[TEXT Boundary: Start]

# In The Country... Chino @ 8 months HEAVY!!!



## StaffyDaddy (Mar 28, 2009)

*chino @ our friends property in shawnee oklahoma...

55 lbs of tongue! LOL

we had a good time, we hope you enjoy the pics! (thanks JME!)
*




































































































*YOU KNOW EVERY MEXICAN LOVES HIS BIG RED! LMAO*


----------



## BLUE PIT BULL MAN (May 22, 2009)

cool black and whites!!!


----------



## davidfitness83 (Jul 7, 2009)

Beautiful dog bro he is looking great. I love the ticking and the brindle =) he looks like he is a really sweet dog.


----------



## SEO (Jul 7, 2009)

Chino looks so nice and clumsy, in a good way.


----------



## DueceAddicTed (Sep 28, 2009)

Chino is a good lookin boy !!! great pix ! he looks so happy lol


----------



## bluefamily (Aug 8, 2007)

love that tongue!!! In a good way lol:>


----------



## hell no they wont go (Oct 4, 2007)

great pics. looks like a fun day out. it seems like every time i see his pics he has grown a little bit.


----------



## Elvisfink (Oct 13, 2008)

Very nice set of photos. Chino is coming along very nicely.


----------



## OldFortKennels (Mar 10, 2006)

Looks like everyone had fun!


----------



## Jaz's dad (Aug 12, 2009)

Great photos.
Chino is looking good!!!!!


----------



## apbtmom76 (Nov 4, 2008)

awww rgeat pics of Chino, he looks so happy. Thanks for sharing Oz.


----------



## ~StangChick~ (Jan 1, 2009)

Chino is so handsome, nice pics!


----------



## pitbullgirl22 (Jul 27, 2008)

My mexican LOVES his big red too lol. And Chino looks great!


----------



## StaffyDaddy (Mar 28, 2009)

BLUE PIT BULL MAN said:


> cool black and whites!!!


thanks man, i thought id change it up this time, i like the contrast!



davidfitness83 said:


> Beautiful dog bro he is looking great. I love the ticking and the brindle =) he looks like he is a really sweet dog.


man i love his flashy brindle... and yeah, he licks people to death 



SEO said:


> Chino looks so nice and clumsy, in a good way.


oh you know how puppies are!

[TEXT Boundary: End]
[INFORMATION Boundary: Start]

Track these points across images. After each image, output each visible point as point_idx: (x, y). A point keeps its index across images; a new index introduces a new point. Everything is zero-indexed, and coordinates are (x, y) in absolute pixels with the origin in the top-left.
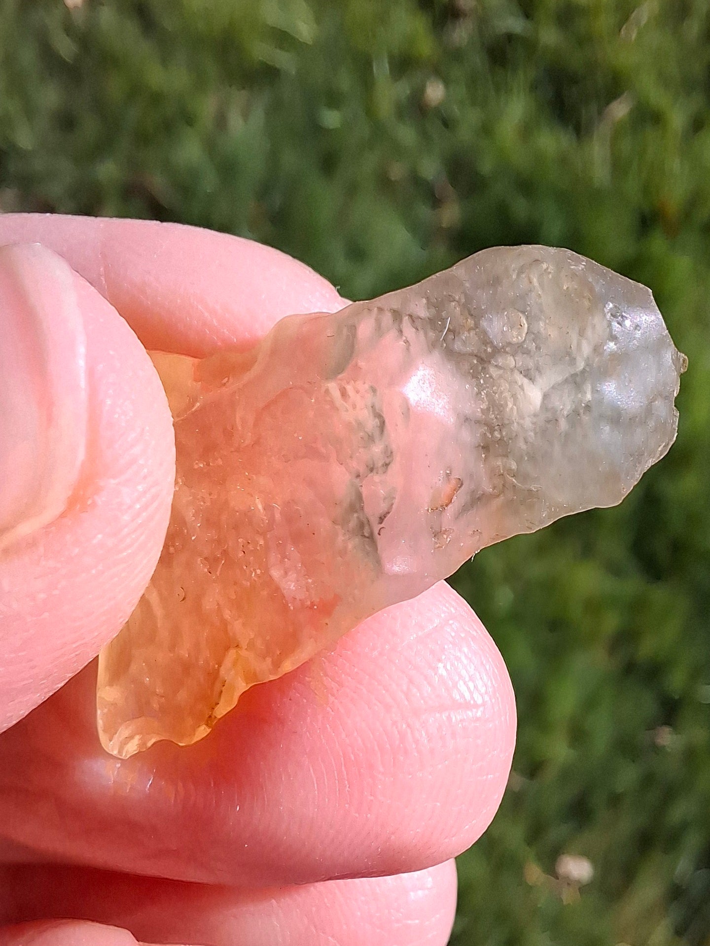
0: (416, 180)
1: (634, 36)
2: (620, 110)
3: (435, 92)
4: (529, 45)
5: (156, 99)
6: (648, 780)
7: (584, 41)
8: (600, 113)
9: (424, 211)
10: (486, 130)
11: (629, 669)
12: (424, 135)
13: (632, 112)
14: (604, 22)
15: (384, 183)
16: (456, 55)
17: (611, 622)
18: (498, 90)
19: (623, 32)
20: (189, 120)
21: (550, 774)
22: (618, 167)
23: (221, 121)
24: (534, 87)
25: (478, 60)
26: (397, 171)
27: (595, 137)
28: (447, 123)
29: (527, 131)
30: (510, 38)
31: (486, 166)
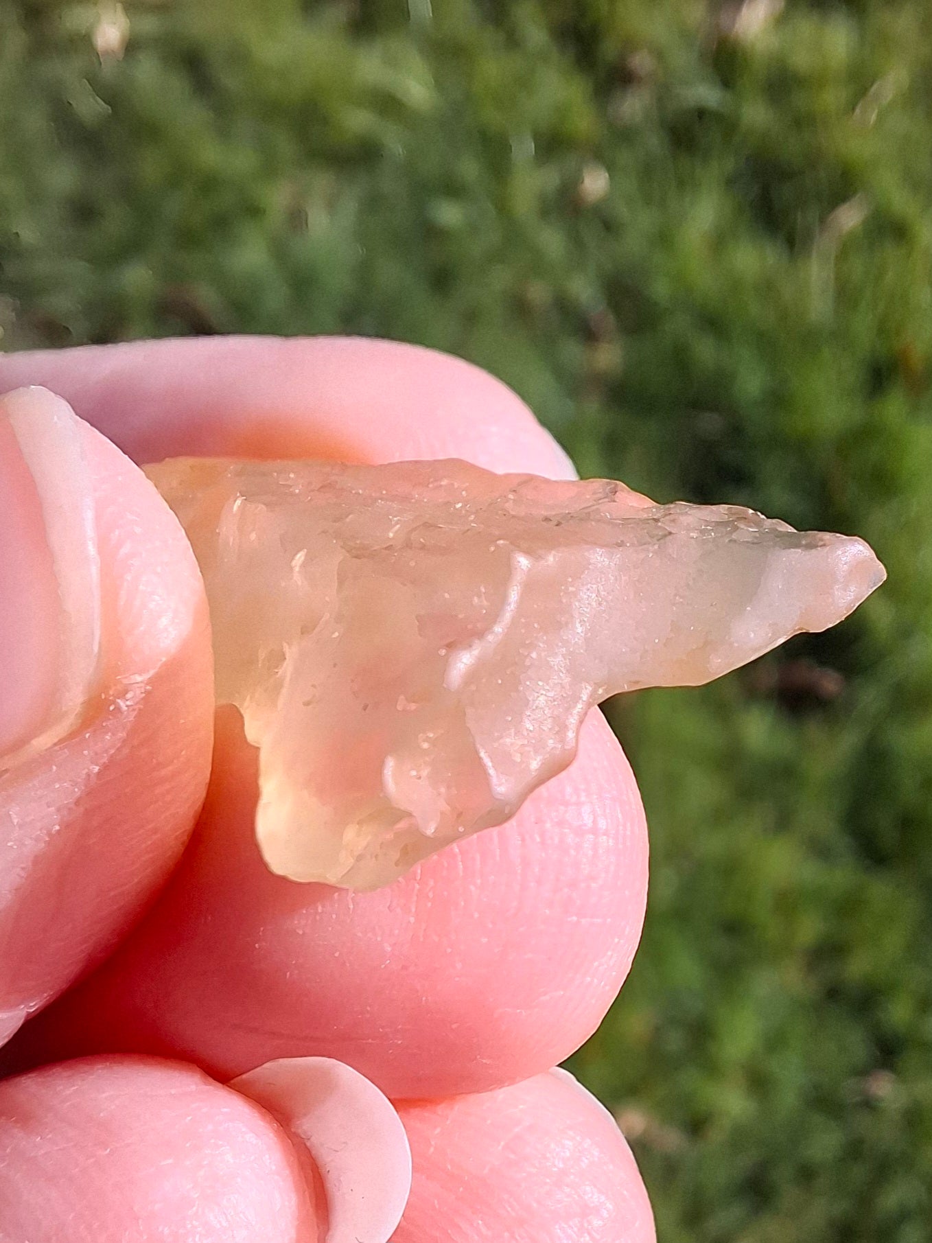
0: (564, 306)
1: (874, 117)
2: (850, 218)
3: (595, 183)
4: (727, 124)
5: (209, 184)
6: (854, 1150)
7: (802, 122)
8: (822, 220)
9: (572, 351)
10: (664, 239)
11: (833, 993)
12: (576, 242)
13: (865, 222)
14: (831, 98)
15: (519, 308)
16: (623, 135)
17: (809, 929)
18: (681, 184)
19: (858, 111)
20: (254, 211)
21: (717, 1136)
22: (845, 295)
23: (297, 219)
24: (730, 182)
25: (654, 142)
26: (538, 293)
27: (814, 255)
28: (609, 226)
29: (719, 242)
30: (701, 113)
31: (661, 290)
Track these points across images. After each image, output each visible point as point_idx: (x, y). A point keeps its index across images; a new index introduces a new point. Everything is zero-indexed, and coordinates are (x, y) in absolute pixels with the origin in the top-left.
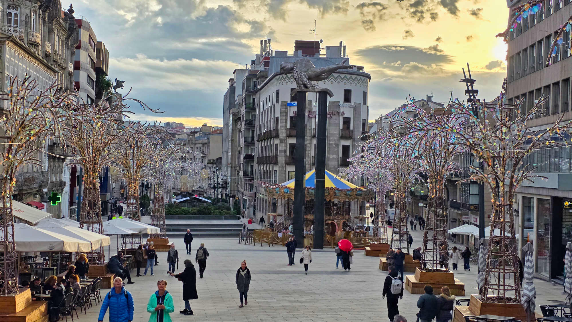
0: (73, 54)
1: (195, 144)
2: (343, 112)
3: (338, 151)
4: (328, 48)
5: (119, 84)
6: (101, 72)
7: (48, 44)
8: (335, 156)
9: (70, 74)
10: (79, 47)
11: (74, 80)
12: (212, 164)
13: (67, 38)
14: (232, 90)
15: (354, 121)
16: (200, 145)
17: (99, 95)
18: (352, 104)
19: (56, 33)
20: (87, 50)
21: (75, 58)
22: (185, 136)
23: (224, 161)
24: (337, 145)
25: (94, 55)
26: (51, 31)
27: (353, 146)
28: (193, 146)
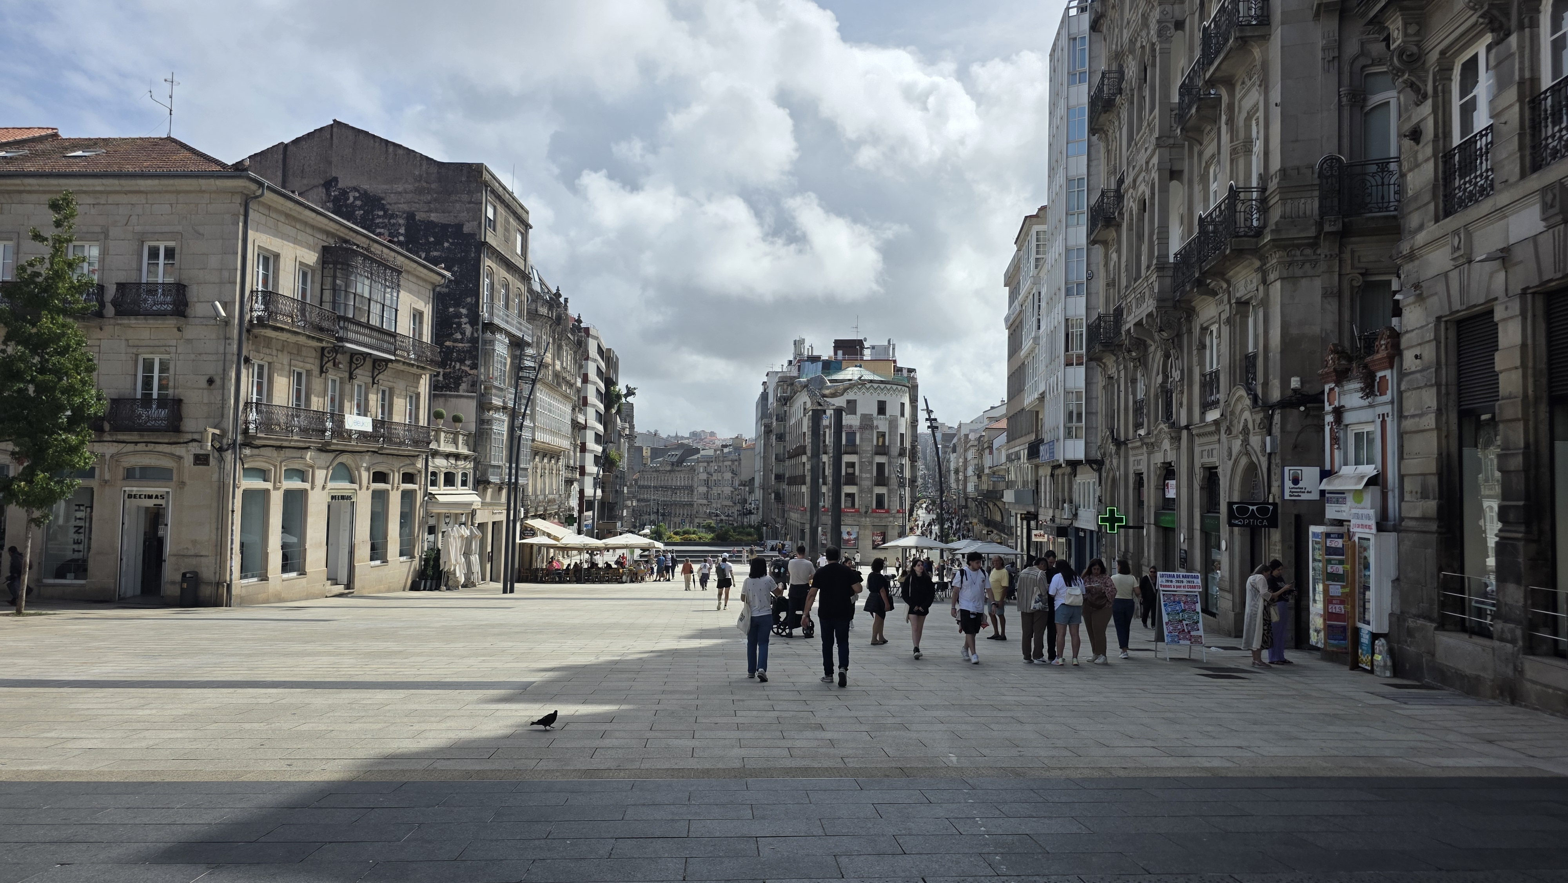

[INFORMATION Boundary: End]

• **WORK ORDER A**: Write out the part of the Chino forum thread between "man i love his" and "how puppies are!", inclusive.
• **WORK ORDER B**: Shorten the paragraph in the Chino forum thread that begins "great pics. looks like a fun day out," keeping its main points.
• **WORK ORDER C**: Carry on the forum thread about Chino from its last reply.

• **EXERCISE ANSWER A**:
man i love his flashy brindle... and yeah, he licks people to death 



SEO said:


> Chino looks so nice and clumsy, in a good way.


oh you know how puppies are!

• **EXERCISE ANSWER B**: Great photos of what looks like a fun day out; he seems a little bigger in every set of pictures.

• **EXERCISE ANSWER C**:
DueceAddicTed said:


> Chino is a good lookin boy !!! great pix ! he looks so happy lol


thanks... gotta wear that butt out! LOL



bluefamily said:


> love that tongue!!! In a good way lol:>


yeah if youre not watching he'll getcha!:rofl:



hell no they wont go said:


> great pics. looks like a fun day out. it seems like every time i see his pics he has grown a little bit.


we had a blast... my buddies built a poorly constructed ramp for their skateboards... wow... i gotta post a blooper vid



Elvisfink said:


> Very nice set of photos. Chino is coming along very nicely.


thanks man... i really appreciate it! jaime took the pics tho, i just edited them 



OldFortKennels said:


> Looks like everyone had fun!


We sure did.. everyone came home tirrred



Jaz's dad said:


> Great photos.
> Chino is looking good!!!!!


thank you!!



apbtmom76 said:


> awww rgeat pics of Chino, he looks so happy. Thanks for sharing Oz.


gotta keep all the chino fans happy


----------



## Brandys_BabyJayda (May 27, 2009)

awww look at the boy!!! looking good


----------



## StaffyDaddy (Mar 28, 2009)

~StangChick~ said:


> Chino is so handsome, nice pics!


thanks! im happy with his progress



pitbullgirl22 said:


> My mexican LOVES his big red too lol. And Chino looks great!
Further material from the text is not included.